I should probably say that the leader of the Hells Angels, convicted killer Jørn Jønker Nielsen, is particularly web-savvy and on occasion phoned the office I used to work in to politely point out factual errors in our stories. So, if you’re reading Jørn, er, hello.

This is all very puzzling. The statistics don't bear out my observations - Denmark has, on average, 0.9 homicides for every 100,000 people, making it the 21st safest country in the world (the US rate is about five times higher). It could be that victims are treated well in state of the art hospitals and usually recover, combined with the observation that most attacks tend to leave people half-dead rather than fully. And, of course, most violent crime tends to occur in the capital city, and most of them are premeditated attempts on the lives of various gang members and religious minorities.

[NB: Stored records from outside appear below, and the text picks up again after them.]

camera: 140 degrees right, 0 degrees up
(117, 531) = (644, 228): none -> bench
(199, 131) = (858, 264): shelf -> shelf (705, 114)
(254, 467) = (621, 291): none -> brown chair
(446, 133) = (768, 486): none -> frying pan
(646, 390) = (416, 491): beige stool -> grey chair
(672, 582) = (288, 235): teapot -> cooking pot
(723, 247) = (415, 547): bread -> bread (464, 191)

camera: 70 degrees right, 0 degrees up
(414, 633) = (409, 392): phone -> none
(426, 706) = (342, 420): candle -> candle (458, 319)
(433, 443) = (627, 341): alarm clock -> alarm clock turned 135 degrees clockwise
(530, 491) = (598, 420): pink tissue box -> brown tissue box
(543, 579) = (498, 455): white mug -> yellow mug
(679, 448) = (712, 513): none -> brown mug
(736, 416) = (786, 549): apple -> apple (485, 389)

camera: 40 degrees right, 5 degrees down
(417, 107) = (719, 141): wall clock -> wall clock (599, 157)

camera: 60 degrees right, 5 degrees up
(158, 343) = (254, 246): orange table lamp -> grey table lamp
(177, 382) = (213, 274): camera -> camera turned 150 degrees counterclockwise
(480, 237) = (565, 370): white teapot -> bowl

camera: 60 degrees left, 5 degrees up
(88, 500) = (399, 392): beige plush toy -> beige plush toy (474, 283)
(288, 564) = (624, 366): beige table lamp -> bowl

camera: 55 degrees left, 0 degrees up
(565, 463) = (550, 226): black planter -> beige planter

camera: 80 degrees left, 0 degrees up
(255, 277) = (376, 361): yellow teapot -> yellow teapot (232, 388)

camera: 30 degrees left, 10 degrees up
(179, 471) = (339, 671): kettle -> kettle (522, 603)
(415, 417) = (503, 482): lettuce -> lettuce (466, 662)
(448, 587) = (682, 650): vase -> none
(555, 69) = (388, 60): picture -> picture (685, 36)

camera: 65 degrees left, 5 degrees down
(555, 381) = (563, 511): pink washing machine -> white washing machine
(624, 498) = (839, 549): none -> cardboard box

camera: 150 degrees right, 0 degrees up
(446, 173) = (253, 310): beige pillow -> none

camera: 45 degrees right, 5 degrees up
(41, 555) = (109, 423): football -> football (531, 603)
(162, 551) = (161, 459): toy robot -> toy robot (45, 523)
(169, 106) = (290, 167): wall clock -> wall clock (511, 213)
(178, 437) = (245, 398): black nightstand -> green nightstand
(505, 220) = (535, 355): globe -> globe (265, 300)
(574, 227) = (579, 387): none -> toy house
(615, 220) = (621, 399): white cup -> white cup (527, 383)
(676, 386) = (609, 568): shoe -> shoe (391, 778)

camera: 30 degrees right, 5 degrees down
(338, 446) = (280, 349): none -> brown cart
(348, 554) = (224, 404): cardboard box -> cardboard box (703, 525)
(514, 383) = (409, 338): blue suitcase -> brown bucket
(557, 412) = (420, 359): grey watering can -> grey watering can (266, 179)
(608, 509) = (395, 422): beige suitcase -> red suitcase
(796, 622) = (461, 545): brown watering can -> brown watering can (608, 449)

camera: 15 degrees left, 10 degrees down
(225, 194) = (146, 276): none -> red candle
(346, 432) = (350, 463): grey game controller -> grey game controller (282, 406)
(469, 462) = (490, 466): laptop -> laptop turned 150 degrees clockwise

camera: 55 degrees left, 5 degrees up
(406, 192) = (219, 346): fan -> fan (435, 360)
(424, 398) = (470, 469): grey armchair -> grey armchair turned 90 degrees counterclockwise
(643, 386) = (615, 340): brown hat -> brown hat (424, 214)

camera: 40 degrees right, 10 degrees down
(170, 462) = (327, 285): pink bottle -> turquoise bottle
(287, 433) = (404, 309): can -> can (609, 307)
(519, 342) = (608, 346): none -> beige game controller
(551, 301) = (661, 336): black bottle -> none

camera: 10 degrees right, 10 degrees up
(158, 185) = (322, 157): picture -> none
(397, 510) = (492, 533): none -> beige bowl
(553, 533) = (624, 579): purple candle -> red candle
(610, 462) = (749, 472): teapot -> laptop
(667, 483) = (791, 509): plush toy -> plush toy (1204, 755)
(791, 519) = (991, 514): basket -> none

So I have no particular desire to get caught up in all that again – hence my decision to join a gym in an international hotel near where I live. It’s a peculiar place to be. Everyone is so focussed on themselves and whatever is playing on their headphones, and they hardly seem to notice one another. It’s a kind of anti-community, where the lycra clad denizens drink only from plastic water bottles and nobody says a word but instead focuses on the numerous flat screen TVs affixed to the walls spewing out their 24 hour news and MTV feeds. Paper towel dispensers are much in use as every drop of sweat is quickly dealt with, and occasionally one of the gym employees will come round and empty the bins which quickly fill up with these and the plastic bottles. Various tattooed meatheads lift the free weights and flex their muscles in the mirrors, and afterwards there is a pool to cool off in, or a sauna to heat up in if you prefer. I quite like it.

It’s all very artificial and contrived, but for the time being it’s where I’ll be spending several evenings a week. What exactly am I doing as I run my standard 10km like a rat on a treadmill, dripping sweat onto the iPhone docking station? I’m writing my new sci-fi novel in my head, if you must know.  And not getting shot up the backside or stabbed or having my jaw blown off by a grenade.